ComtesseDeSpair · 18/05/2022 10:21

There’s no set “entitlement” and it makes sense in paperwork and negotiation terms for her to begin the process with a rough idea of where you’d like to begin: there’s no real point her drafting everything out at the starting point of 50/50 if you’re immediately going to object and say you were expecting a higher split in your favour.

Are there any DC and who will be the main carer? Who had the higher income? Did one of you give up professional opportunities to raise children? How do you think that should be reflected?

But yes, Legal Aid solicitors aren’t necessarily motivated to focus on you or get you the best deal: they have an enormous caseload to manage and don’t make money by dragging things out. Some are very good, others are just too swamped.

millymollymoomoo · 18/05/2022 13:27

You need to understand and think about

where will you both live
are there chikdren to house
how old are you both
what do you both earn. ( and potential earnings)
hiw long were you married

think about what you need to start again? Eg will you sell the house, will one party stay, what can be afforded

tiu need to understand what assets there are to split, do you?

be realistic, no point asking for 100%
can clean break be achieved on 50:50? If not could it on 60:40? More… are their funds available to provide that? Are their mitigating factors to warrant more eg young children to house and provide for

etc etc etc

motogirl · 18/05/2022 13:54

Because circumstances vary. You have a legal aid solicitor for a reason, most people don't qualify for one even if they are very low income. If there isn't much in the way of assets some women prefer to walk away from an abuser or others negotiate a clean break and don't seek child support.

The typical starting point is 50/50 then you need to consider your ability to house based on earning capacity eg Dp's ex got enough money to buy a smaller house outright. It's assumed that you will work pt once kids turn 3/5 and full time from 11 roughly when considering money

Numpty85 · 19/05/2022 15:39

Thank you everyone.

There are no marital assets so its difficult.

Ex is a very large earner (5 times my salary) and i left the house we lived in with nothing in secret (it was an abusive relationship) rented and furnished a house for my son and me. Sold my car to do it.

Our son lives with me though he has him at weekends.

I dont want to be unreasonable but am aware this is my only chance to get anything... I don't suppose there is a right answer

OP posts:
Arsène · 19/05/2022 15:45

This reply has been deleted

Message deleted by MNHQ. Here's a link to our Talk Guidelines.
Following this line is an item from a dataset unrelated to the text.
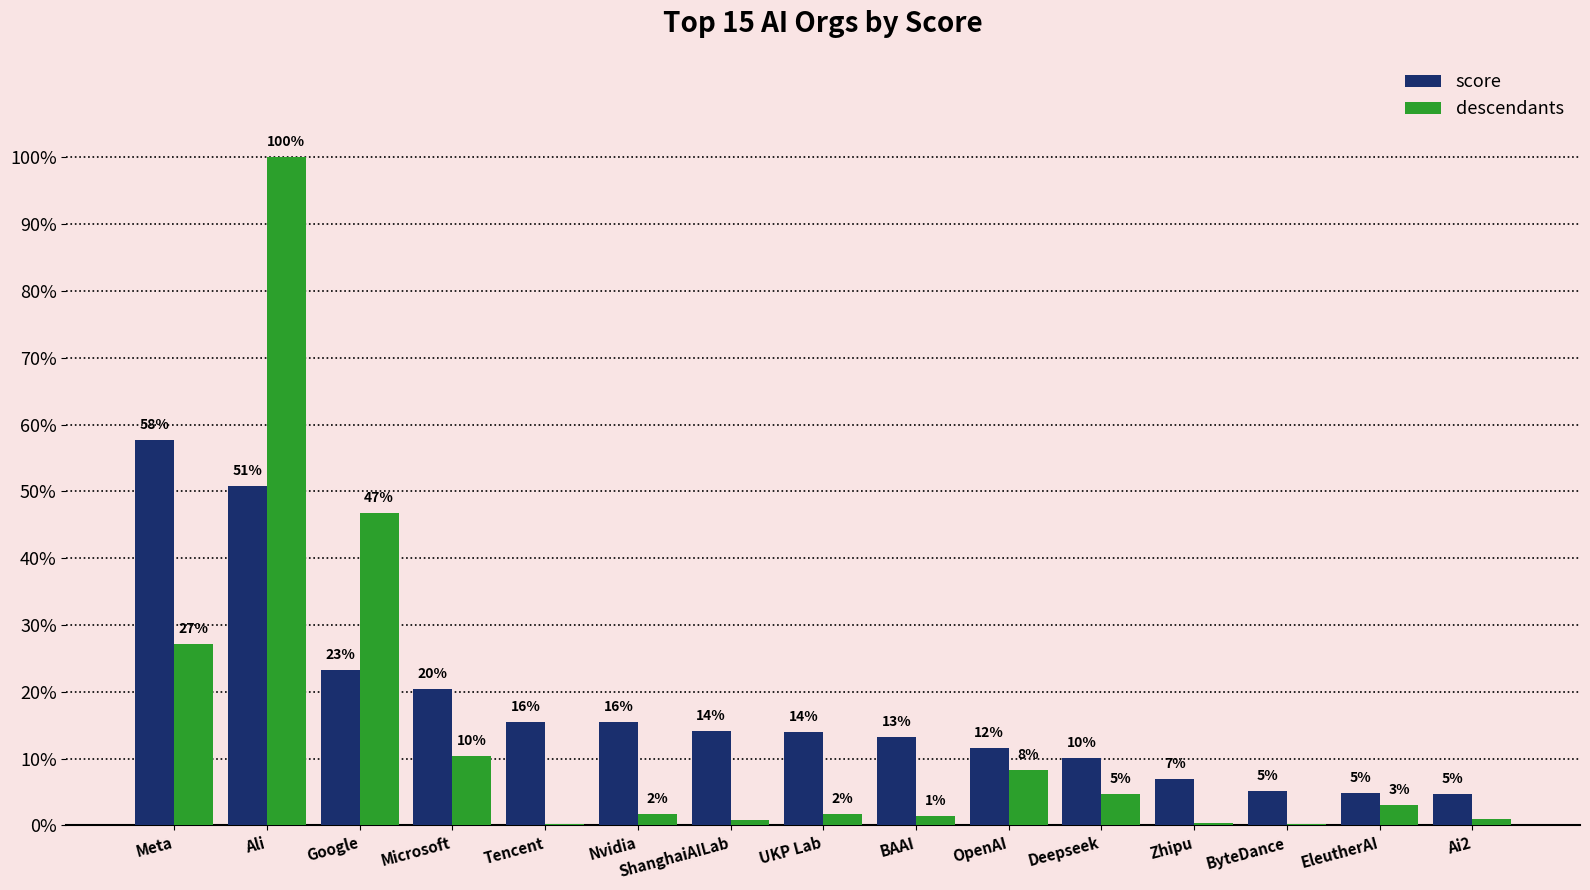

Are the bars horizontal?

No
Soontobe60 · 19/05/2022 15:47

By ‘no marital assets’ do you mean that there is no equity in the house?
if there’s absolutely nothing, not even his pension, then there’s nothing for you to have apart from child maintenance.
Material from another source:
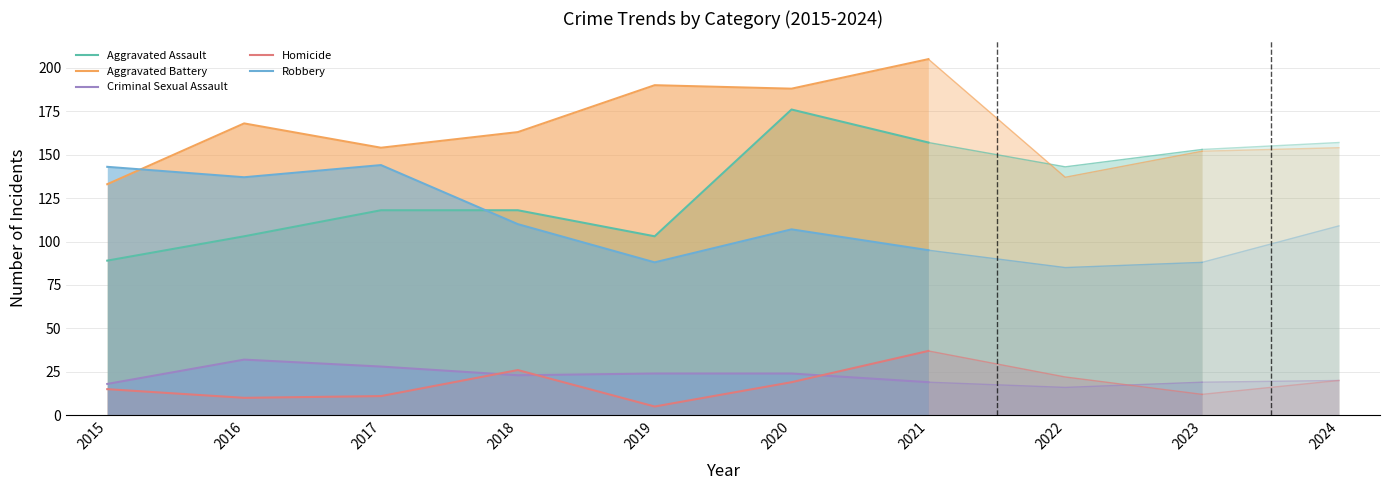

Where is the first local minimum for Criminal Sexual Assault?

2018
LadyGardenersQuestionTime · 19/05/2022 15:49

(Post above reported)

What do you mean, no marital assets? Do either of you own your house? are there any pensions? cars? debts? This includes things owned before you married or bought in just his name.
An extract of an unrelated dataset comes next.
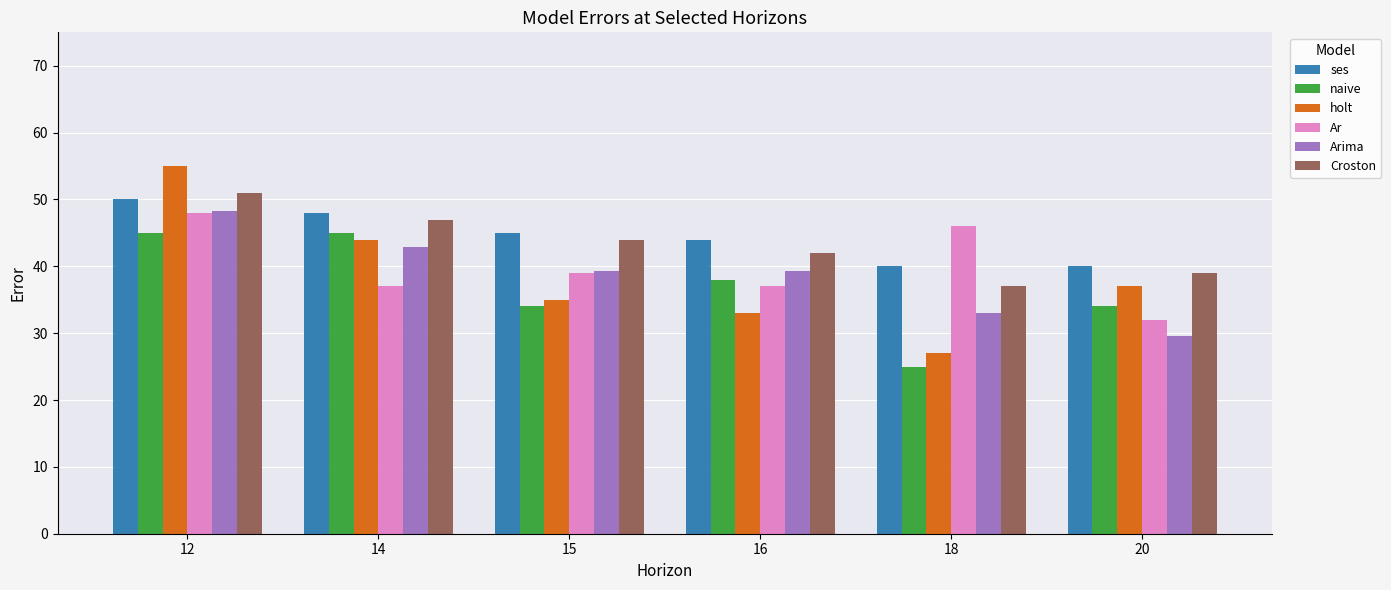

What value does the Ar series have at 15?

39.0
If there really is nothing then you'd mostly be looking at child maintenance - use the CMS calculator to work out how much would be due.

DenholmElliot · 19/05/2022 15:51

If there's no marital assets then there's nothing to split! It's just child maintenance

pizzaand · 19/05/2022 15:55

Are there no cars, a house, debts, pensions at all? If not then you will get cms for your child.

ChoiceMummy · 19/05/2022 22:21

A share of any savings that he has. Any investments. His pension plan.
I would also get a maintenance plan that is truly representative of his income, ieo the calculation that the cms would suggest.